Less than a month ago, Robert Harris used his position as head of the Costa Book of the Year Award judging panel to rail against the lack of airtime given to literature by the BBC’s televisual output. Whilst probably not a direct response to Harris’ particular grievances, it is, however, hard to feel that the Corporation’s newly announced slate of arts programming isn’t delivered in a spirit of recalibration, bringing as it does a poetry season for BBC Four and the latest iteration of the erstwhile Late Review.

Artsnight – a magazine show filling the post-Newsnight slot previously taken by (depending on when you first discovered it as a snooty teenager) The Review Show, Newsnight Review, Review and Late Review – will run for four episodes, each one guest edited by a different figure from the arts: actress Maxine Peake, The Thick of It/Veep/The Day Today/Come on you know who Armando Iannucci is’s Armando Iannucci, Tate Modern director Chris Dercon and journalist Lynn Barber.

Each editor will bring their own theme to their episode – Peake looks at the marginalisation of women and the working classes in the arts, Iannucci high art, Barber populism – but if prior incarnations of the programme are anything to go by there will likely be at least one insufferable conversation about literature per show.

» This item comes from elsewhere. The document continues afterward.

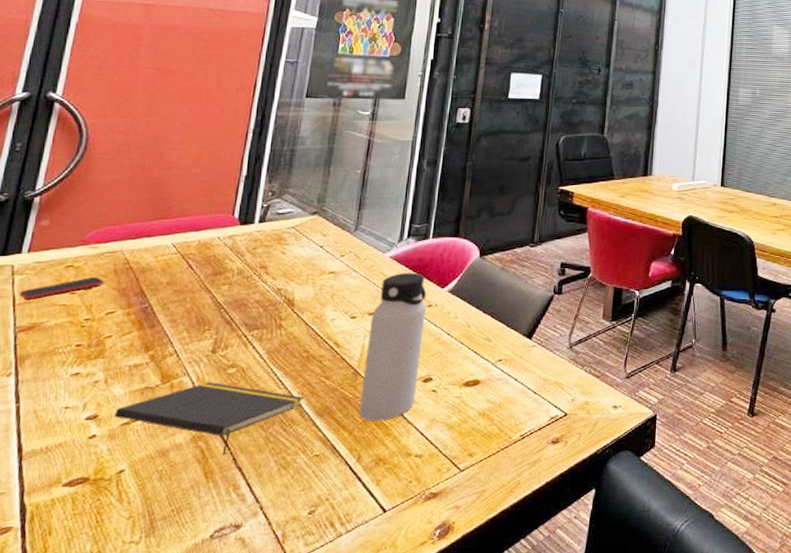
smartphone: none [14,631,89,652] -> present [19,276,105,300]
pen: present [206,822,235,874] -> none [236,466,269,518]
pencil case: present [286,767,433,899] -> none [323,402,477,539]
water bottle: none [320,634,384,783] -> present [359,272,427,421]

BBC Four’s poetry season, meanwhile, includes programmes on Carol Ann Duffy, Edmund Spenser’s The Faerie Queen and Simon Armitage’s Black Roses, which receives a dramatisation. Radio 1Xtra will also partner with the Arts Council England to develop performance poets.

Further to all of that, June will see the launch of the BBC Proms Poetry Competition, inviting poetry submissions inspired by music featured in this year’s Proms season. The winners will have the opportunity to read their poems at the Royal College of Music for an event to be broadcast on Radio 3, and receive a commission to write a poem for National Poetry Day in October.

The Beeb’s director general, Tony Hall, says of the programme: ‘I want to put arts centre stage at the BBC. I strongly believe that arts should be for everyone with more prime time arts content on the BBC.’